Occasionally, I need to clean very messy datasets, which are the result of importing a pdf table to a spreadsheet. When the pdf file is converted, all of the columns remain in the correct order (in relation to each other), but blank columns are scattered arbitrarily between them.

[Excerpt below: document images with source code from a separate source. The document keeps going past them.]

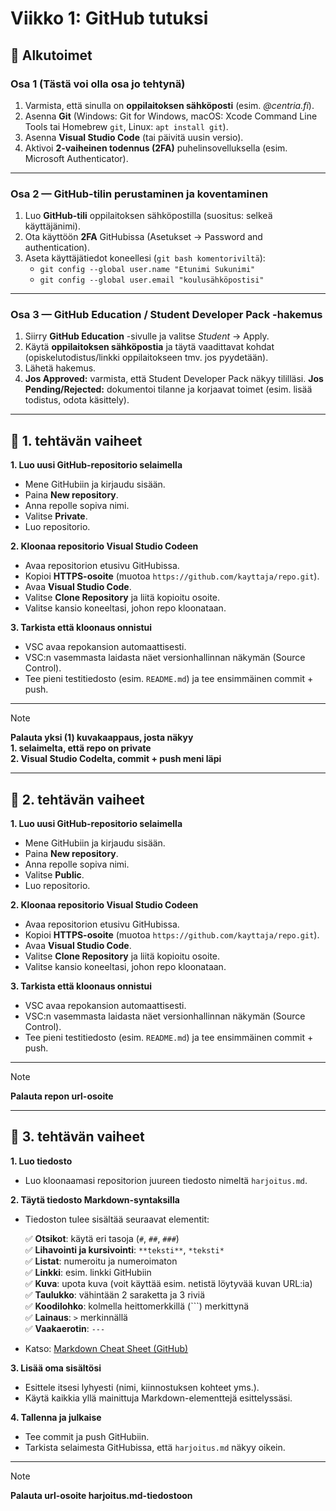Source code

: # **Viikko 1: GitHub tutuksi**

## **📌 Alkutoimet**

### **Osa 1 (Tästä voi olla osa jo tehtynä)**
1. Varmista, että sinulla on **oppilaitoksen sähköposti** (esim. *@centria.fi*).
2. Asenna **Git** (Windows: Git for Windows, macOS: Xcode Command Line Tools tai Homebrew `git`, Linux: `apt install git`).
3. Asenna **Visual Studio Code** (tai päivitä uusin versio).
4. Aktivoi **2-vaiheinen todennus (2FA)** puhelinsovelluksella (esim. Microsoft Authenticator).

---

### **Osa 2 — GitHub-tilin perustaminen ja koventaminen**
1. Luo **GitHub-tili** oppilaitoksen sähköpostilla (suositus: selkeä käyttäjänimi).
2. Ota käyttöön **2FA** GitHubissa (Asetukset → Password and authentication).
3. Aseta käyttäjätiedot koneellesi (`git bash komentoriviltä`):
   * `git config --global user.name "Etunimi Sukunimi"`
   * `git config --global user.email "koulusähköpostisi"`

---

### **Osa 3 — GitHub Education / Student Developer Pack -hakemus**
1. Siirry **GitHub Education** -sivulle ja valitse *Student* → Apply.
2. Käytä **oppilaitoksen sähköpostia** ja täytä vaadittavat kohdat (opiskelutodistus/linkki oppilaitokseen tmv. jos pyydetään).
3. Lähetä hakemus.
4. **Jos Approved:** varmista, että Student Developer Pack näkyy tililläsi.
   **Jos Pending/Rejected:** dokumentoi tilanne ja korjaavat toimet (esim. lisää todistus, odota käsittely).

---

## **📌 1. tehtävän vaiheet**

**1. Luo uusi GitHub-repositorio selaimella**

   * Mene GitHubiin ja kirjaudu sisään.
   * Paina **New repository**.
   * Anna repolle sopiva nimi.
   * Valitse **Private**.
   * Luo repositorio.

**2. Kloonaa repositorio Visual Studio Codeen**

   * Avaa repositorion etusivu GitHubissa.
   * Kopioi **HTTPS-osoite** (muotoa `https://github.com/kayttaja/repo.git`).
   * Avaa **Visual Studio Code**.
   * Valitse **Clone Repository** ja liitä kopioitu osoite.
   * Valitse kansio koneeltasi, johon repo kloonataan.

**3. Tarkista että kloonaus onnistui**

   * VSC avaa repokansion automaattisesti.
   * VSC\:n vasemmasta laidasta näet versionhallinnan näkymän (Source Control).
   * Tee pieni testitiedosto (esim. `README.md`) ja tee ensimmäinen commit + push.

---

> [!NOTE]  
> **Palauta yksi (1) kuvakaappaus, josta näkyy**  
> **1. selaimelta, että repo on private**  
> **2. Visual Studio Codelta, commit + push meni läpi**  

---

## **📌 2. tehtävän vaiheet**

**1. Luo uusi GitHub-repositorio selaimella**

   * Mene GitHubiin ja kirjaudu sisään.
   * Paina **New repository**.
   * Anna repolle sopiva nimi.
   * Valitse **Public**.
   * Luo repositorio.

**2. Kloonaa repositorio Visual Studio Codeen**

   * Avaa repositorion etusivu GitHubissa.
   * Kopioi **HTTPS-osoite** (muotoa `https://github.com/kayttaja/repo.git`).
   * Avaa **Visual Studio Code**.
   * Valitse **Clone Repository** ja liitä kopioitu osoite.
   * Valitse kansio koneeltasi, johon repo kloonataan.

**3. Tarkista että kloonaus onnistui**

   * VSC avaa repokansion automaattisesti.
   * VSC\:n vasemmasta laidasta näet versionhallinnan näkymän (Source Control).
   * Tee pieni testitiedosto (esim. `README.md`) ja tee ensimmäinen commit + push.

---

> [!NOTE]  
> **Palauta repon url-osoite**  

---

## **📌 3. tehtävän vaiheet**

**1. Luo tiedosto**
   * Luo kloonaamasi repositorion juureen tiedosto nimeltä `harjoitus.md`.

**2. Täytä tiedosto Markdown-syntaksilla**
* Tiedoston tulee sisältää seuraavat elementit:

   ✅ **Otsikot**: käytä eri tasoja (`#`, `##`, `###`)  
   ✅ **Lihavointi ja kursivointi**: `**teksti**`, `*teksti*`  
   ✅ **Listat**: numeroitu ja numeroimaton  
   ✅ **Linkki**: esim. linkki GitHubiin  
   ✅ **Kuva**: upota kuva (voit käyttää esim. netistä löytyvää kuvan URL\:ia)  
   ✅ **Taulukko**: vähintään 2 saraketta ja 3 riviä  
   ✅ **Koodilohko**: kolmella heittomerkkillä (\`\`\`) merkittynä  
   ✅ **Lainaus**: `>` merkinnällä  
   ✅ **Vaakaerotin**: `---`  
* Katso: [Markdown Cheat Sheet (GitHub)](https://www.markdownguide.org/cheat-sheet/)


**3. Lisää oma sisältösi**

   * Esittele itsesi lyhyesti (nimi, kiinnostuksen kohteet yms.).
   * Käytä kaikkia yllä mainittuja Markdown-elementtejä esittelyssäsi.

**4. Tallenna ja julkaise**

   * Tee commit ja push GitHubiin.
   * Tarkista selaimesta GitHubissa, että `harjoitus.md` näkyy oikein.

---

> [!NOTE]  
> **Palauta url-osoite harjoitus.md-tiedostoon**  

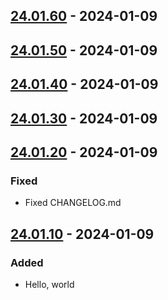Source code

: ## [24.01.60] - 2024-01-09
## [24.01.50] - 2024-01-09
## [24.01.40] - 2024-01-09
## [24.01.30] - 2024-01-09
## [24.01.20] - 2024-01-09
### Fixed
- Fixed CHANGELOG.md

## [24.01.10] - 2024-01-09
### Added
- Hello, world

[24.01.60]: https://github.com/toyozaki/flutter_release_ci_sample/compare/24.01.50...24.01.60
[24.01.50]: https://github.com/toyozaki/flutter_release_ci_sample/compare/24.01.40...24.01.50
[24.01.40]: https://github.com/toyozaki/flutter_release_ci_sample/compare/24.01.30...24.01.40
[24.01.30]: https://github.com/toyozaki/flutter_release_ci_sample/compare/24.01.20...24.01.30
[24.01.20]: https://github.com/toyozaki/flutter_release_ci_sample/compare/24.01.10...24.01.20
[24.01.10]: https://github.com/toyozaki/flutter_release_ci_sample/releases/tag/24.01.10
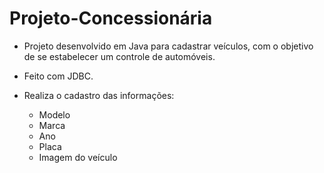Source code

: # Projeto-Concessionária

* Projeto desenvolvido em Java para cadastrar veículos, com o objetivo de se estabelecer um controle de automóveis.

* Feito com JDBC.

* Realiza o cadastro das informações: 
     - Modelo
     - Marca
     - Ano
     - Placa
     - Imagem do veículo



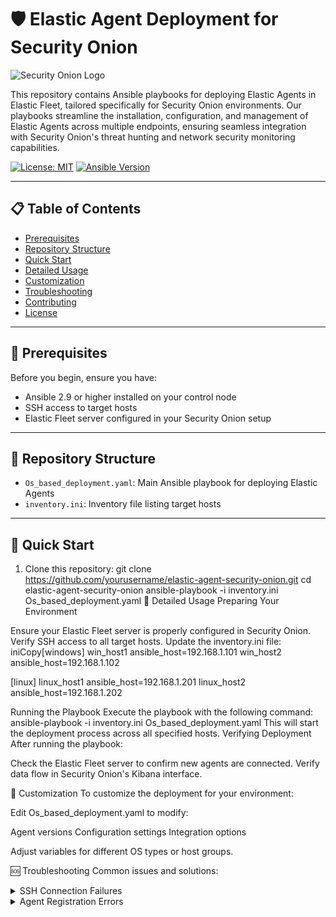 # 🛡️ Elastic Agent Deployment for Security Onion

![Security Onion Logo][logo]

[logo]: https://your-logo-url.com "Security Onion Logo"

This repository contains Ansible playbooks for deploying Elastic Agents in Elastic Fleet, tailored specifically for Security Onion environments. Our playbooks streamline the installation, configuration, and management of Elastic Agents across multiple endpoints, ensuring seamless integration with Security Onion's threat hunting and network security monitoring capabilities.

[![License: MIT](https://img.shields.io/badge/License-MIT-yellow.svg)](https://opensource.org/licenses/MIT)
[![Ansible Version](https://img.shields.io/badge/Ansible-2.9+-green.svg)](https://www.ansible.com/)

---

## 📋 Table of Contents

- [Prerequisites](#prerequisites)
- [Repository Structure](#repository-structure)
- [Quick Start](#quick-start)
- [Detailed Usage](#detailed-usage)
- [Customization](#customization)
- [Troubleshooting](#troubleshooting)
- [Contributing](#contributing)
- [License](#license)

---

## 🔧 Prerequisites

Before you begin, ensure you have:

- Ansible 2.9 or higher installed on your control node
- SSH access to target hosts
- Elastic Fleet server configured in your Security Onion setup

---

## 📁 Repository Structure
- `Os_based_deployment.yaml`: Main Ansible playbook for deploying Elastic Agents
- `inventory.ini`: Inventory file listing target hosts

---

## 🚀 Quick Start

1. Clone this repository:
   git clone https://github.com/yourusername/elastic-agent-security-onion.git
   cd elastic-agent-security-onion
ansible-playbook -i inventory.ini Os_based_deployment.yaml
📘 Detailed Usage
Preparing Your Environment

Ensure your Elastic Fleet server is properly configured in Security Onion.
Verify SSH access to all target hosts.
Update the inventory.ini file:
iniCopy[windows]
win_host1 ansible_host=192.168.1.101
win_host2 ansible_host=192.168.1.102

[linux]
linux_host1 ansible_host=192.168.1.201
linux_host2 ansible_host=192.168.1.202


Running the Playbook
Execute the playbook with the following command:
ansible-playbook -i inventory.ini Os_based_deployment.yaml
This will start the deployment process across all specified hosts.
Verifying Deployment
After running the playbook:

Check the Elastic Fleet server to confirm new agents are connected.
Verify data flow in Security Onion's Kibana interface.


🔧 Customization
To customize the deployment for your environment:

Edit Os_based_deployment.yaml to modify:

Agent versions
Configuration settings
Integration options


Adjust variables for different OS types or host groups.


🆘 Troubleshooting
Common issues and solutions:
<details>
<summary>SSH Connection Failures</summary>

Ensure SSH keys are properly set up
Check firewall settings on target hosts
Verify network connectivity

</details>
<details>
<summary>Agent Registration Errors</summary>

Confirm Fleet server URL is correct
Check enrollment tokens
Verify outbound connectivity from agents to Fleet server

</details>                                        
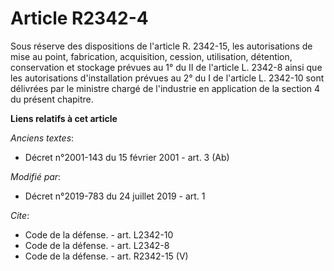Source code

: # Article R2342-4

Sous réserve des dispositions de l'article R. 2342-15, les autorisations de mise au point, fabrication, acquisition, cession,
utilisation, détention, conservation et stockage prévues au 1° du II de l'article L. 2342-8 ainsi que les autorisations
d'installation prévues au 2° du I de l'article L. 2342-10 sont délivrées par le ministre chargé de l'industrie en application
de la section 4 du présent chapitre.

**Liens relatifs à cet article**

_Anciens textes_:

  - Décret n°2001-143 du 15 février 2001 - art. 3 (Ab)

_Modifié par_:

  - Décret n°2019-783 du 24 juillet 2019 - art. 1

_Cite_:

  - Code de la défense. - art. L2342-10
  - Code de la défense. - art. L2342-8
  - Code de la défense. - art. R2342-15 (V)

Here is a greatly simplified example.
data <- data.frame(
W = sample(1:10),
X = c("yes","no"," ","yes","no"," "," ","no","yes"," "),
Y = c(" "," "," "," "," ","no","no"," "," ","yes"),
Z = c(" "," ","no"," "," "," "," "," "," "," ")
)
data$X <- gsub(" ", NA, data$X)
data$Y <- gsub(" ", NA, data$Y)
data$Z <- gsub(" ", NA, data$Z)
This results in:
> data
W X Y Z
1 6 yes <NA> <NA>
2 4 no <NA> <NA>
3 3 <NA> <NA> no
4 5 yes <NA> <NA>
5 9 no <NA> <NA>
6 1 <NA> no <NA>
7 7 <NA> no <NA>
8 8 no <NA> <NA>
9 10 yes <NA> <NA>
10 2 <NA> yes <NA>
I want to get this:
W X
1 6 yes
2 4 no
3 3 no
4 5 yes
5 9 no
6 1 no
7 7 no
8 8 no
9 10 yes
10 2 yes
How can I best accomplish this? I need code that can accommodate many versions of this problem, including successive columns with NA values before the column containing the desired values. If I could just remove each individual cell with NA values, while shifting remaining values left, that would work. Is this possible?